Kai menegang sejenak mendengar ucapan Asher, lalu ia mengangguk dengan mantap. "Maaf, Senior," katanya, suaranya terdengar tegas. "Tapi aku tidak berniat mengalah sedikitpun. Aku akan berlatih lebih keras lagi untuk menghadapinya." Ia maju selangkah ke depan.
Sementara itu, Brad juga berbincang singkat dengan Leon. Brad terlihat sedikit lelah, namun senyum tipis masih terukir di wajahnya. Ia merasa puas dengan penampilannya dalam pertarungan tadi. Leon mengamati Brad dengan seksama, menilai kemampuannya dari dekat.
"Lumayan juga, kau berkembang dari sebelumnya," kata Leon, suaranya terdengar penuh pengakuan. Ia memperhatikan peningkatan kecepatan dan kekuatan Brad yang signifikan.

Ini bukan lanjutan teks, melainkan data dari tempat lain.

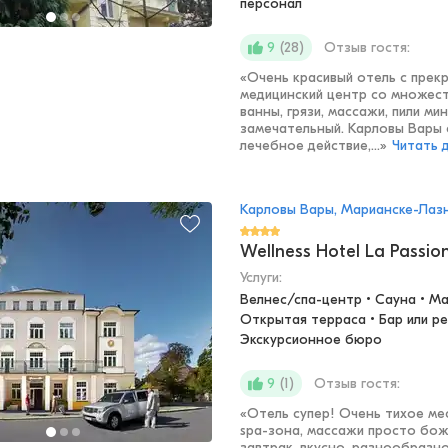
персонал
(
28
)
Отзыв гостя:
9
«
Очень красивый отель с прек
медицинский центр со множест
ванны, грязи, массажи, пили м
замечательный. Карловы Вары 
лечебное действие,...
»
Читать 
Карловы Вары, Марианске-Лаз
Wellness Hotel La Passio
Услуги:
Велнес/спа-центр • Сауна • Ма
Открытая терраса • Бар или ре
Экскурсионное бюро
(
1
)
Отзыв гостя:
9
«
Отель супер! Очень тихое ме
spa-зона, массажи просто бо
завтрак, вкусно, разнообразн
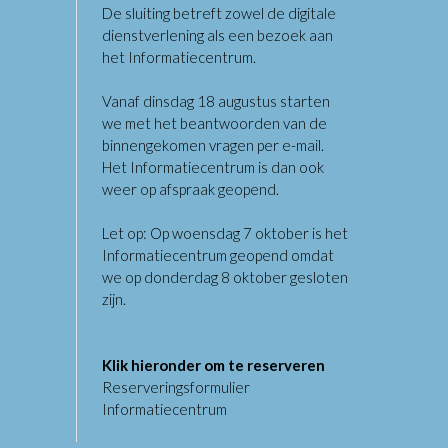
De sluiting betreft zowel de digitale
dienstverlening als een bezoek aan
het Informatiecentrum.
Vanaf dinsdag 18 augustus starten
we met het beantwoorden van de
binnengekomen vragen per e-mail.
Het Informatiecentrum is dan ook
weer op afspraak geopend.
Let op: Op woensdag 7 oktober is het
Informatiecentrum geopend omdat
we op donderdag 8 oktober gesloten
zijn.
Klik hieronder om te reserveren
Reserveringsformulier
Informatiecentrum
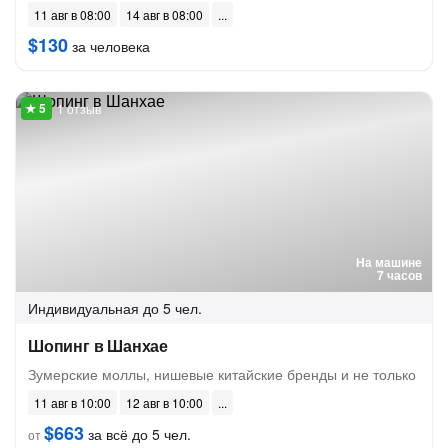
11 авг в 08:00
14 авг в 08:00
$130
за человека
1 отзыв
На машине
7 часов
Индивидуальная
до 5 чел.
Шопинг в Шанхае
Зумерские моллы, нишевые китайские бренды и не только
11 авг в 10:00
12 авг в 10:00
$663
за всё до 5 чел.
от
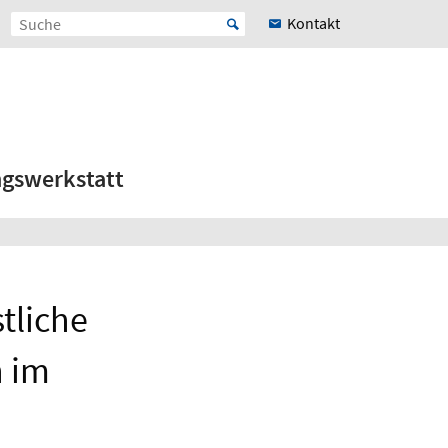
Kontakt
ngswerkstatt
stliche
n im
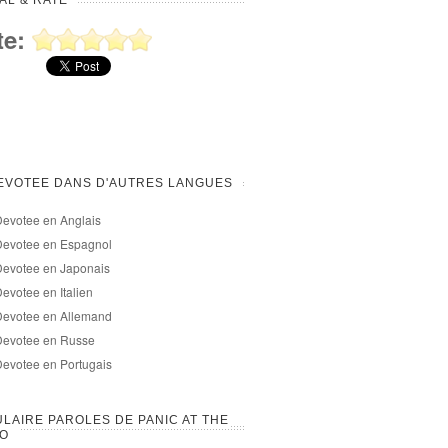
AL & RATE
te:
EVOTEE DANS D'AUTRES LANGUES
evotee en Anglais
Devotee en Espagnol
Devotee en Japonais
evotee en Italien
Devotee en Allemand
Devotee en Russe
evotee en Portugais
LAIRE PAROLES DE PANIC AT THE
CO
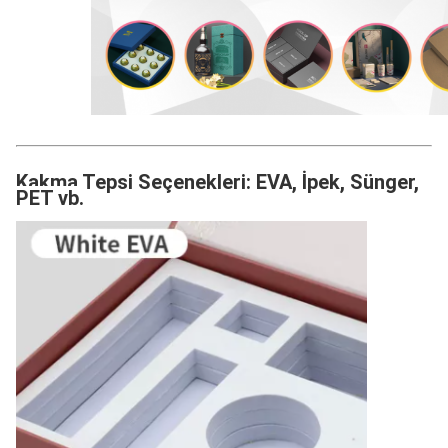
Kakma Tepsi Seçenekleri: EVA, İpek, Sünger,
PET vb.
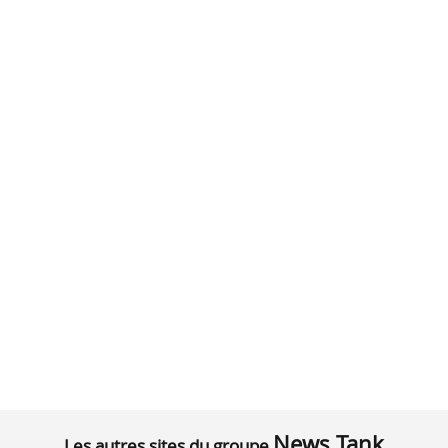
News Tank
Les autres sites du groupe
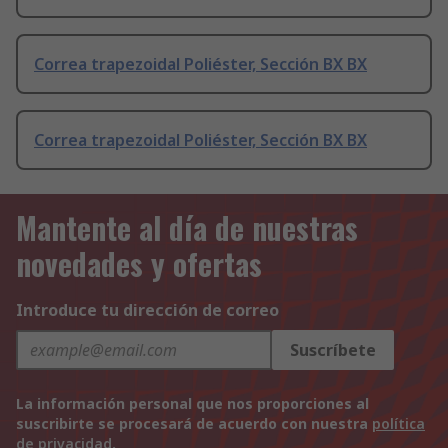
Correa trapezoidal Poliéster, Sección BX BX
Correa trapezoidal Poliéster, Sección BX BX
Mantente al día de nuestras
novedades y ofertas
Introduce tu dirección de correo
Suscríbete
La información personal que nos proporciones al
suscribirte se procesará de acuerdo con nuestra
política
de privacidad
.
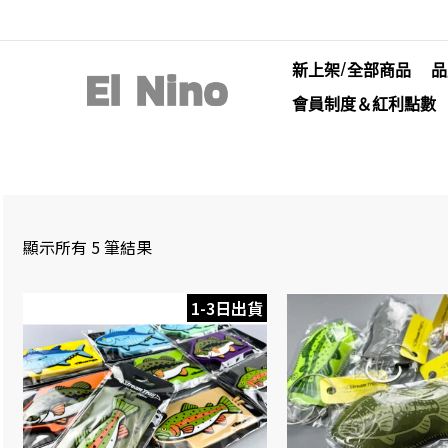
新上架/全部商品
品
會員制度＆紅利點數
顯示所有 5 筆結果
1-3日出貨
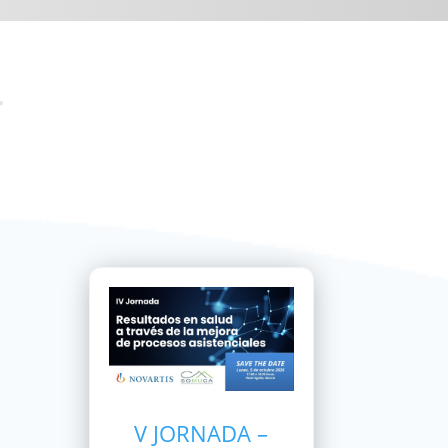
V JORNADA –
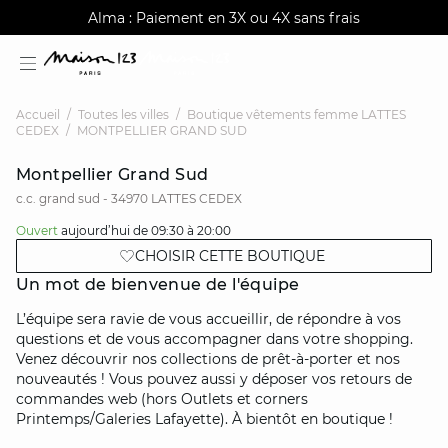
AGUA : Découvrez notre nouvelle collection
Alma : Paiement en 3X ou 4X sans frais
Livraison offerte à domicile dès 150€
Accueil
Toutes les villes
Boutique vêtements femme LATTES
CEDEX
MONTPELLIER GRAND SUD
Montpellier Grand Sud
c.c. grand sud - 34970
LATTES CEDEX
d
estion
Ouvert
aujourd’hui de 09:30 à 20:00
CHOISIR CETTE BOUTIQUE
Un mot de bienvenue de l'équipe
L’équipe sera ravie de vous accueillir, de répondre à vos
questions et de vous accompagner dans votre shopping.
Venez découvrir nos collections de prêt-à-porter et nos
nouveautés ! Vous pouvez aussi y déposer vos retours de
commandes web (hors Outlets et corners
Printemps/Galeries Lafayette). À bientôt en boutique !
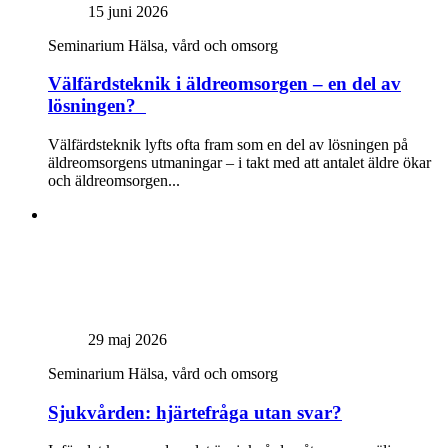
15 juni 2026
Seminarium
Hälsa, vård och omsorg
Välfärdsteknik i äldreomsorgen – en del av
lösningen?
Välfärdsteknik lyfts ofta fram som en del av lösningen på
äldreomsorgens utmaningar – i takt med att antalet äldre ökar
och äldreomsorgen...
29 maj 2026
Seminarium
Hälsa, vård och omsorg
Sjukvården: hjärtefråga utan svar?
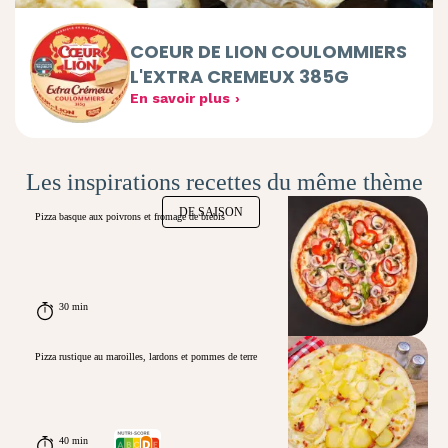
COEUR DE LION COULOMMIERS
L'EXTRA CREMEUX 385G
En savoir plus
Les inspirations recettes du même thème
DE SAISON
Pizza basque aux poivrons et fromage de brebis
30 min
Pizza rustique au maroilles, lardons et pommes de terre
40 min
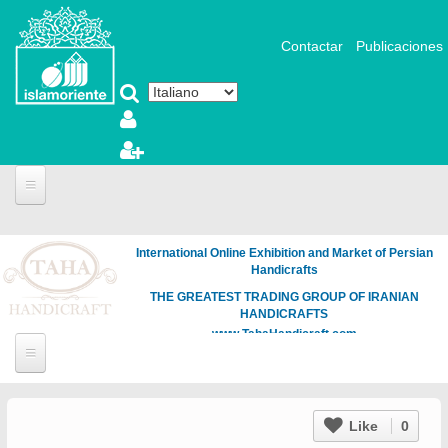
Salta al contenuto principale
Contactar
Publicaciones
International Online Exhibition and Market of Persian
Handicrafts
THE GREATEST TRADING GROUP OF IRANIAN
HANDICRAFTS
www.TahaHandicraft.com
Like
0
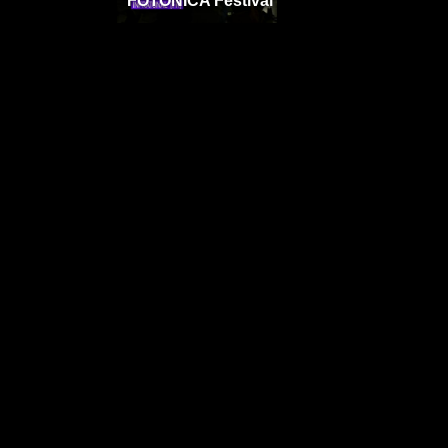
FOTONICA Festival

"Hmm," Brad menjawab, sambil mengusap keringat di dahinya. Ia merasa sedikit canggung, namun ia tetap berusaha untuk bersikap tenang. "Begitulah, jadi siap-siaplah, aku akan berduel denganmu nanti. Aku ingin menguji kemampuanmu yang sebenarnya." Ia menatap Leon dengan penuh tekad, menunjukkan bahwa ia tidak akan ragu untuk menantang Leon di masa depan.
Leon menepuk pundak Brad sebagai tanda penghargaan. "Aku menantikannya," kata Leon, suaranya terdengar penuh semangat. Ia tersenyum tipis, menunjukkan bahwa ia juga tidak sabar untuk bertarung dengan Brad. "Yah, untuk sekarang, aku penasaran dengan kemampuan orang itu," Leon melanjutkan, matanya tertuju pada Kai yang sedang berbincang dengan Asher. Ia berjalan ke area duel.

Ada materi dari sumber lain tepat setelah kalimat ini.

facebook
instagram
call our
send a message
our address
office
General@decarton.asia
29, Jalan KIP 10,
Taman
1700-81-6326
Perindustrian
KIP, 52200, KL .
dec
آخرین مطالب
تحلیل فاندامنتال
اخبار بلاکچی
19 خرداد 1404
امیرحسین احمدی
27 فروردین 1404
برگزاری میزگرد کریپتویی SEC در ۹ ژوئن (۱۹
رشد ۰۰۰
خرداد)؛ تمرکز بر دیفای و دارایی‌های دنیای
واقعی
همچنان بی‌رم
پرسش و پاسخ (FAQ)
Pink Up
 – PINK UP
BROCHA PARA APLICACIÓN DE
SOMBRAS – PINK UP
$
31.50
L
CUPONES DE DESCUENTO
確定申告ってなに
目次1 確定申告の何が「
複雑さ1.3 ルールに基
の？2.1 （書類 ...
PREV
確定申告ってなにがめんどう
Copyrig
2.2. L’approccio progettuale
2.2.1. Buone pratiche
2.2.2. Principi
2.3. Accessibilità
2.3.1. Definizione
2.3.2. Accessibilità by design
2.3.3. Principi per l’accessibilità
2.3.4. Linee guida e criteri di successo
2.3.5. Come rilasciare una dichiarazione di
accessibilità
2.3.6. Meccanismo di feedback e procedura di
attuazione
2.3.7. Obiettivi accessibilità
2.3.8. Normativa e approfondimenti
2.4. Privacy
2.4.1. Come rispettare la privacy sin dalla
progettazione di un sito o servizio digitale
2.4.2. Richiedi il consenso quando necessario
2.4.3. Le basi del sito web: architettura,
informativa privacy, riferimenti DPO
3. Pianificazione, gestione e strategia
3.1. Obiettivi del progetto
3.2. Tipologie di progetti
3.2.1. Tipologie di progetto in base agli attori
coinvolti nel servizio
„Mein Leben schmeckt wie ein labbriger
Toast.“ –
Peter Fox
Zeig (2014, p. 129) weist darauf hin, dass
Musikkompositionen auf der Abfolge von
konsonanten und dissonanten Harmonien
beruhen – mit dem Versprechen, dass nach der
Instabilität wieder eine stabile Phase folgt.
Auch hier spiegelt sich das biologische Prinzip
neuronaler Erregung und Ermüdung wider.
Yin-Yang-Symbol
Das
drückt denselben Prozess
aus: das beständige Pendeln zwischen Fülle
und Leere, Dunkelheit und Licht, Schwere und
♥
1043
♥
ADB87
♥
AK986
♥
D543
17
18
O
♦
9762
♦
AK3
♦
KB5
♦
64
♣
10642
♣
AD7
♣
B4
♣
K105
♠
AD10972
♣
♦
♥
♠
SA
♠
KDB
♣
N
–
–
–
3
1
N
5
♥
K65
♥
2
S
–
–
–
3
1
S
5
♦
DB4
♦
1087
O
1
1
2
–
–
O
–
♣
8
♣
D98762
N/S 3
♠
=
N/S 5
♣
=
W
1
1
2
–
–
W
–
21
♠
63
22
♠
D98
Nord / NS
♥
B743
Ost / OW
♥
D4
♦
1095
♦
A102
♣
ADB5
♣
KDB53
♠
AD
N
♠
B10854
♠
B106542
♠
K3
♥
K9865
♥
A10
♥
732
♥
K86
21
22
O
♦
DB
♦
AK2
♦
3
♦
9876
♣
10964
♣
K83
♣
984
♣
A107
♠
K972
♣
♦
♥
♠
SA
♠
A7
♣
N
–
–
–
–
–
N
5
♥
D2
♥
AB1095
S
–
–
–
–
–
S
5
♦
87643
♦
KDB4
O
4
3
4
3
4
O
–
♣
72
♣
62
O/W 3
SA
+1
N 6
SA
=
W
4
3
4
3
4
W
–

Adam memberikan instruksi selanjutnya, "Baiklah, pertandingan kedua dimulai," Ia berdiri tegak, suaranya terdengar lantang. Dengan langkah pasti, Kai berjalan menuju area duel. Tatapannya fokus, ia mengeluarkan pedangnya. Pedang itu berkilau di bawah sinar matahari, menunjukkan kualitasnya yang tinggi. Kai memegang pedangnya dengan erat, siap untuk menghadapi tantangan yang akan datang. Posisi tubuhnya tegap, menunjukkan kesiapannya untuk bertarung. Di sisi lain, Leon juga melangkah maju ke area duel. Ia mengeluarkan pedangnya dengan gerakan yang sama halusnya, namun aura yang terpancar darinya jauh berbeda dari Kai. Leon terlihat lebih tenang dan berpengalaman, namun tatapan matanya sama tajamnya. Ia memegang pedangnya dengan santai, namun siap untuk bergerak kapan saja.

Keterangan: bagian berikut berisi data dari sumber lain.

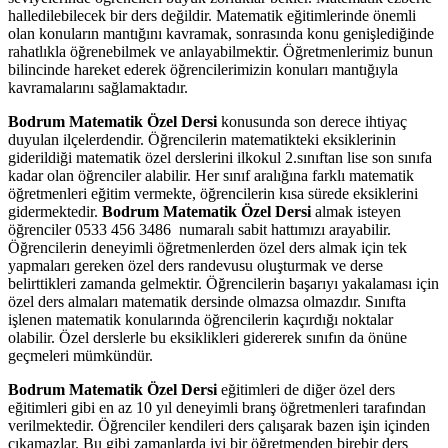
halledilebilecek bir ders değildir. Matematik eğitimlerinde önemli
olan konuların mantığını kavramak, sonrasında konu genişlediğinde
rahatlıkla öğrenebilmek ve anlayabilmektir. Öğretmenlerimiz bunun
bilincinde hareket ederek öğrencilerimizin konuları mantığıyla
kavramalarını sağlamaktadır.
Bodrum Matematik Özel Dersi
konusunda son derece ihtiyaç
duyulan ilçelerdendir. Öğrencilerin matematikteki eksiklerinin
giderildiği matematik özel derslerini ilkokul 2.sınıftan lise son sınıfa
kadar olan öğrenciler alabilir. Her sınıf aralığına farklı matematik
öğretmenleri eğitim vermekte, öğrencilerin kısa sürede eksiklerini
gidermektedir.
Bodrum Matematik Özel Dersi
almak isteyen
öğrenciler 0533 456 3486 numaralı sabit hattımızı arayabilir.
Öğrencilerin deneyimli öğretmenlerden özel ders almak için tek
yapmaları gereken özel ders randevusu oluşturmak ve derse
belirttikleri zamanda gelmektir. Öğrencilerin başarıyı yakalaması için
özel ders almaları matematik dersinde olmazsa olmazdır. Sınıfta
işlenen matematik konularında öğrencilerin kaçırdığı noktalar
olabilir. Özel derslerle bu eksiklikleri gidererek sınıfın da önüne
geçmeleri mümkündür.
Bodrum Matematik Özel Dersi
eğitimleri de diğer özel ders
eğitimleri gibi en az 10 yıl deneyimli branş öğretmenleri tarafından
verilmektedir. Öğrenciler kendileri ders çalışarak bazen işin içinden
çıkamazlar. Bu gibi zamanlarda iyi bir öğretmenden birebir ders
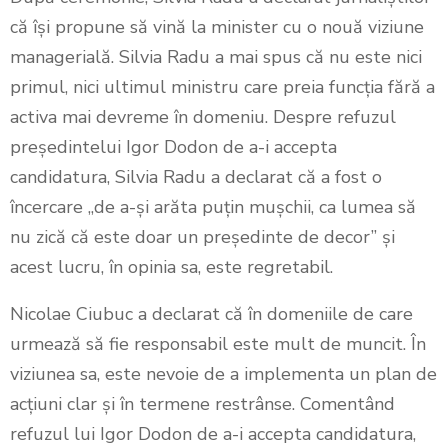
că își propune să vină la minister cu o nouă viziune
managerială. Silvia Radu a mai spus că nu este nici
primul, nici ultimul ministru care preia funcția fără a
activa mai devreme în domeniu. Despre refuzul
președintelui Igor Dodon de a-i accepta
candidatura, Silvia Radu a declarat că a fost o
încercare „de a-și arăta puțin mușchii, ca lumea să
nu zică că este doar un președinte de decor” și
acest lucru, în opinia sa, este regretabil.
Nicolae Ciubuc a declarat că în domeniile de care
urmează să fie responsabil este mult de muncit. În
viziunea sa, este nevoie de a implementa un plan de
acțiuni clar și în termene restrânse. Comentând
refuzul lui Igor Dodon de a-i accepta candidatura,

Adam mengangkat tangannya. "Baiklah, ambil posisi. " Suaranya bergema di lapangan, menandakan dimulainya pertarungan. Ia mengamati kedua petarung dengan mata yang tajam, menilai kekuatan dan kelemahan mereka. "Duel... dimulai!" Kata-kata itu keluar dari mulutnya, menandai dimulainya pertarungan.